Вот уже более двух месяцев мы продвигаемся вглубь России, но ни России, ни продвижению «большой армии» не видно конца. Мы, конечно, верим нашему гениальному императору и пойдём за ним в огонь и в воду, однако всех нас, с кем я ни говорил, мучает сомнение: знает ли Бонапарт, чего хочет, или же он действует по наитию? Может, мы и в самом деле пойдём до Индии, в коей доселе покоятся лавры Александра Великого?.. С течением времени неприятель не становится слабее, наоборот, он подтягивает всё новые и новые силы из провинций, и дух его день ото дня всё крепче. Каждую версту, какую мы проходим, мы оплачиваем нашей кровью; в каждом захудалом городишке мы вынуждены оставлять гарнизоны — иначе нарушатся коммуникации, и мы не сможем быть уверенными, что завоёванное нами — завоёвано, и что в трудный момент нож не ударит в спину. К сожалению, Всевышний не уберёг нас от войны с Россией!.. Мы ждём генерального сражения, как избавления от гнёта, нависшего над нами, — гнёта постоянной изматывающей тревоги. А до тех пор, пока такое сражение не состоялось, мы не чувствуем себя победителями, хотя и покрываем версту за верстой в неослабевающем темпе, хотя и приближаемся неуклонно к сердцу России — Москве (представляю, какая там сейчас царит паника; двести лет Москва не видела иноземного завоевателя; наследница Византии — крепила свои рубежи, из столетия в столетие подминала под себя новые земли; говорят, что в Москве много тараканов; тоже наследие Византии? есть примета: много тараканов — к большому огню).

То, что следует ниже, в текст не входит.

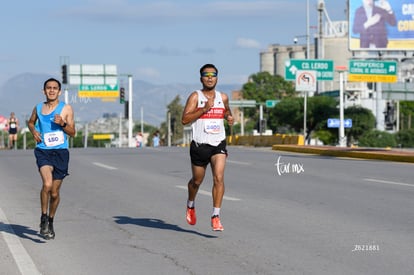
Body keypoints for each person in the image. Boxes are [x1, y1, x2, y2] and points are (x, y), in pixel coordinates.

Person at [181, 64, 234, 231]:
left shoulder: (223, 97)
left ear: (217, 77)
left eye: (213, 75)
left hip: (218, 142)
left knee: (218, 178)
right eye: (206, 75)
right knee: (197, 181)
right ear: (201, 78)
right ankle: (190, 204)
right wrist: (204, 109)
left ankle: (215, 215)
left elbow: (226, 111)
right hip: (200, 144)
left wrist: (229, 117)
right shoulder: (195, 97)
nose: (210, 78)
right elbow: (185, 119)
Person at [27, 78, 76, 240]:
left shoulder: (66, 108)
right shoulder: (38, 107)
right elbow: (31, 122)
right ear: (44, 91)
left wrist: (62, 123)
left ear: (59, 91)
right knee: (47, 184)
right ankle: (43, 218)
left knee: (54, 193)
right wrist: (34, 131)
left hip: (61, 153)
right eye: (49, 88)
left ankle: (51, 220)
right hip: (43, 151)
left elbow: (73, 132)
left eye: (55, 88)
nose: (52, 90)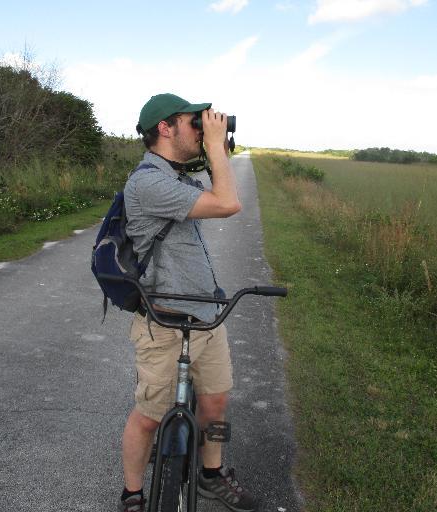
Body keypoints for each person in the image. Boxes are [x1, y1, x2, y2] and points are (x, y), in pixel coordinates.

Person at [119, 93, 257, 512]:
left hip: (207, 317)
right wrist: (214, 144)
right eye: (192, 121)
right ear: (165, 127)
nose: (201, 127)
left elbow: (218, 184)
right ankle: (132, 493)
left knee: (215, 403)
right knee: (148, 416)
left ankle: (211, 475)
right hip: (163, 321)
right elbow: (229, 202)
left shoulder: (178, 178)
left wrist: (216, 147)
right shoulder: (147, 181)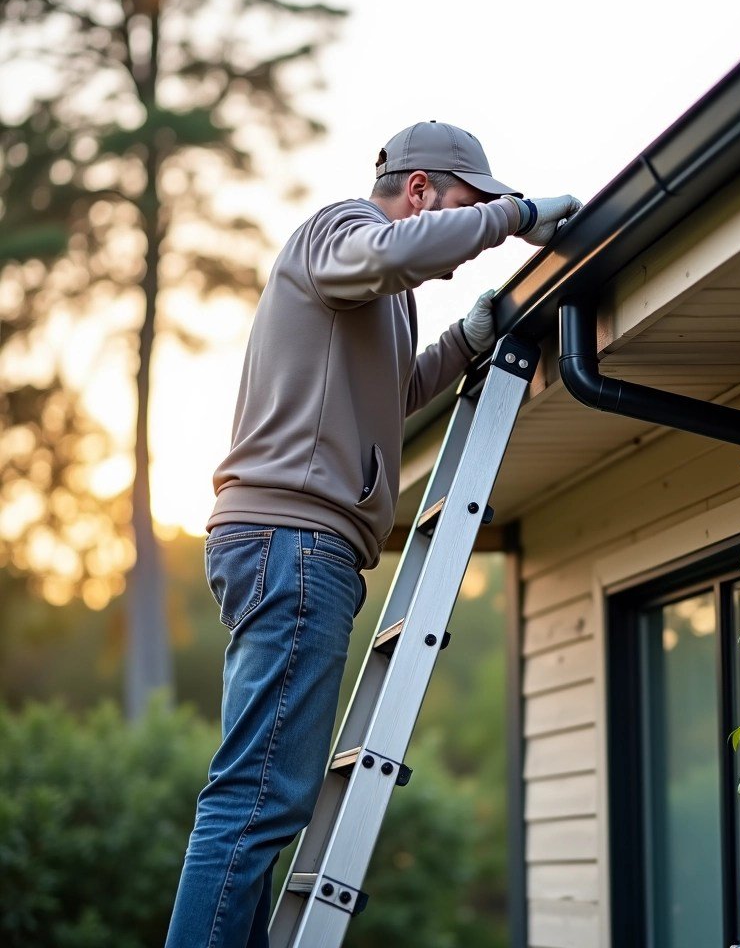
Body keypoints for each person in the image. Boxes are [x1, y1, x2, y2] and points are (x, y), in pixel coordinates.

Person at [165, 121, 582, 948]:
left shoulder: (379, 292)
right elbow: (403, 251)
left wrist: (465, 338)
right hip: (294, 543)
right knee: (257, 798)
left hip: (295, 546)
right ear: (420, 191)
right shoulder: (339, 233)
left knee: (260, 802)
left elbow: (390, 400)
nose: (467, 238)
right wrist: (524, 215)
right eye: (467, 207)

Наконец, мы узнаём: российский государь утвердил главнокомандующего. «Кого же?» — сгораем от нетерпения. Оказывается, весьма известное лицо — князь Кутузов, ловкий дипломат. Уж какой он дипломат, не нам судить, а вот в качестве полководца знали его при Аустерлице. Нас радует, что во главе российских войск стал человек решительный, значит, будет сражение; нас радует, что русского главнокомандующего мы уже бивали: побили один раз — побьём и другой. И на том конец кампании! И слава Богу! Чем скорее, тем лучше, ибо с дисциплиной и с пропитанием в войсках совсем худо.